DWORD WINAPI GetFileSize(  __in       HANDLE hFile,

__out_opt  LPDWORD lpFileSizeHigh

);

Yes, it supports larger than 4GB files! How? A pointer to the high-order doubleword is passed in! So how do you know if this errored? Return -1? WRONG! Because the high word could have been set and your file length could legitimately be 0x1ffffffff. So to find out if you actually had an error, you must call GetLastError! Instead of one call, you now have two.

The Microsoft documentation even acknowledges that this is stupid: “Because of this behavior, it is recommended that you use GetFileSizeEx instead.”

GetFileSizeEx is presumably named “Ex” as in “i broke up with my ex because their API sucked.”

You now have something that looks like this:

BOOL WINAPI GetFileSizeEx(  __in   HANDLE hFile,

__out  PLARGE_INTEGER lpFileSize

);

Which starts to look a little bit nicer. For a start, the return code of BOOL seems to indicate success or failure.

You now get to provide a pointer to a LARGE_INTEGER. Which, if you missed it, a LARGE_INTEGER is:

typedef union _LARGE_INTEGER {  struct {

DWORD LowPart;

LONG HighPart;

};

struct {

DWORD LowPart;

LONG HighPart;

} u;

LONGLONG QuadPart;

} LARGE_INTEGER,

*PLARGE_INTEGER;

Why this abomination? Well… ” If your compiler has built-in support for 64-bit integers, use the QuadPart member to store the 64-bit integer. Otherwise, use the LowPart and HighPart members to store the 64-bit integer.”
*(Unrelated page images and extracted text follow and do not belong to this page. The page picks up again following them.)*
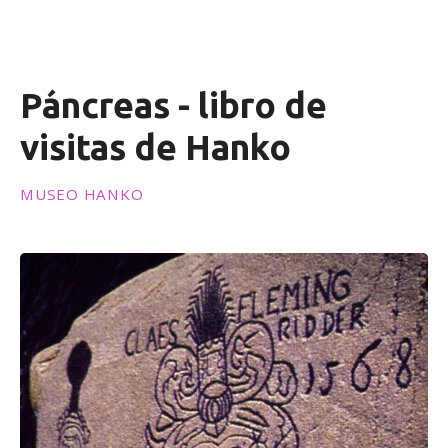
e
n
i
d
Páncreas - libro de
o
visitas de Hanko
MUSEO HANKO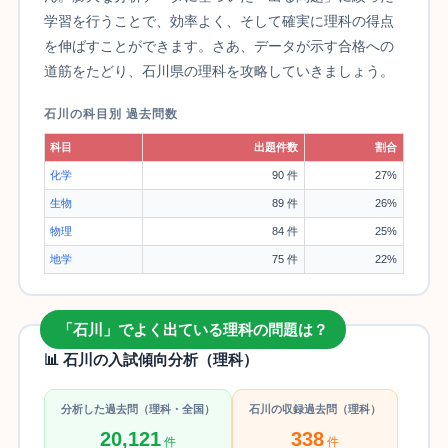
学習を行うことで、効率よく、そして確実に理科の得点
を伸ばすことができます。さあ、データが示す合格への
道筋をたどり、石川県の理科を攻略していきましょう。
石川の科目別 過去問数
科目
出題件数
割合
化学
90 件
27%
生物
89 件
26%
物理
84 件
25%
地学
75 件
22%
「石川」でよく出ている理科の問題は？
📊 石川の入試傾向分析（理科）
分析した過去問（理科・全国）
石川の収録過去問（理科）
20,121
338
件
件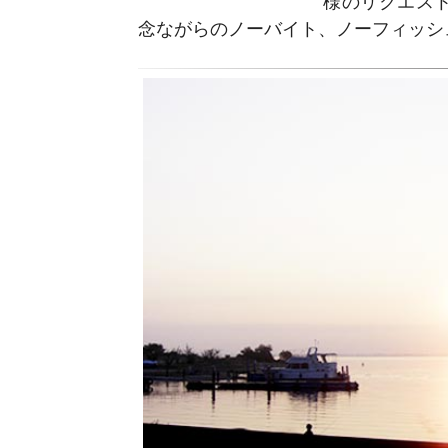
様のリクエスト
念ながらのノーバイト、ノーフィッシ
That’s right kiddies… if you’ve decided to loose from the get-go and have a compiler that doesn’t support 64-bit integers, you can still get the file size! Of course, you’re using a compiler that doesn’t have 64bit integer support… and the Microsoft documentation indicates that the GetFileSizeEx call requires Windows 2000… so it’s post y2k and you’re using a compiler without 64-bit ints? You have already lost.

Oh, but you say something about binary compatibility for apps written in the old days (handwave something like that). Well… let’s see… IRIX will give you 64bit numbers in stat (stat64) unless you build with -o32 – giving you the old ABI. I just can’t see a use for GetFileSize….. somebody please enlighten me.
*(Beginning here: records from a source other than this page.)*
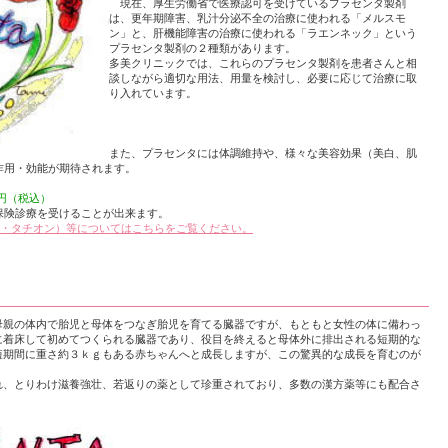
現在、厚生労働省で医療認可を受けているプラセンタ製剤
は、更年期障害、乳汁分泌不全の治療に使われる「メルスモ
ン」と、肝機能障害の治療に使われる「ラエンネック」という
プラセンタ製剤の２種類があります。
多美クリニックでは、これらのプラセンタ製剤を患者さんと相
談しながら適切な用法、用量を検討し、必要に応じて治療に取
り入れています。
また、プラセンタには体調維持や、様々な美容効果（美白、肌
作用・効能が期待されます。
0円（税込）
保険診療を受けることが出来ます。
ン・タチオン）等についてはこちらをご覧ください。
親の体内で胎児と母体をつなぎ胎児を育てる臓器ですが、もともと女性の体に備わっ
に着床して初めてつくられる臓器であり、役目を終えると母体外に排出される短期的な
短期間に重さ約３ｋｇもある赤ちゃんへと成長しますが、この驚異的な成長を育むのが
、とりわけ滋養強壮、若返りの薬として珍重されており、多数の漢方薬等にも配合さ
Which header would you include? Any Linux/UNIX person would think of something logical – say sys/stat.h (Linux man page says sys/types.h, sys/stat.h and unistd.h). No, nothing sensible like that. It’s “Declared in WinBase.h; include Windows.h”.

So… you thought that obviously somebody went through the API and gave you all this Ex function goodness to get rid of mucking about with parts of a 64bit int? You were wrong. Let me say it with this:

DWORD WINAPI GetCompressedFileSizeTransacted(
  __in       LPCTSTR lpFileName,
  __out_opt  LPDWORD lpFileSizeHigh,
  __in       HANDLE hTransaction
);

I’ll now tell you that this was introduced in Vista/Server 2008.
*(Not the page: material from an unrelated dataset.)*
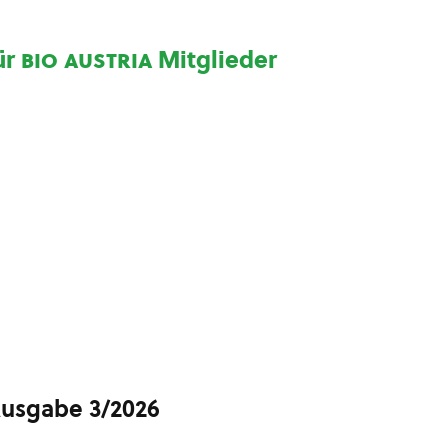
ür
bio austria
Mitglieder
Ausgabe 3/2026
Obviously, you want to be able to use Transaction NTFS on Windows Vista with a compiler that doesn’t have 64 bit ints. Oh, and you must then make another function call to see if something went wrong?

But you know what… perhaps we can get away from this complete and utter world of madness and use stat()…. or rather… perhaps _stati64().

Well… you’d be fine except for the fact that these seem to lie to you (at least on Windows Server 2003 and Vista) – it seems that even Explorer can lie to you.

But perhaps you’ve been barking up the wrong tree… you obviously don’t want to find the file size at all – what you want is to FindFirstFile! No, you don’t want FindFirstFileEx (in this case, Ex is for Extremely complicated). It’s meant to be faster too… you know, maybe.

So remember kids, smoke your crack pipe – you’re going to need it if using this thing called the Microsoft Windows File Management Functions.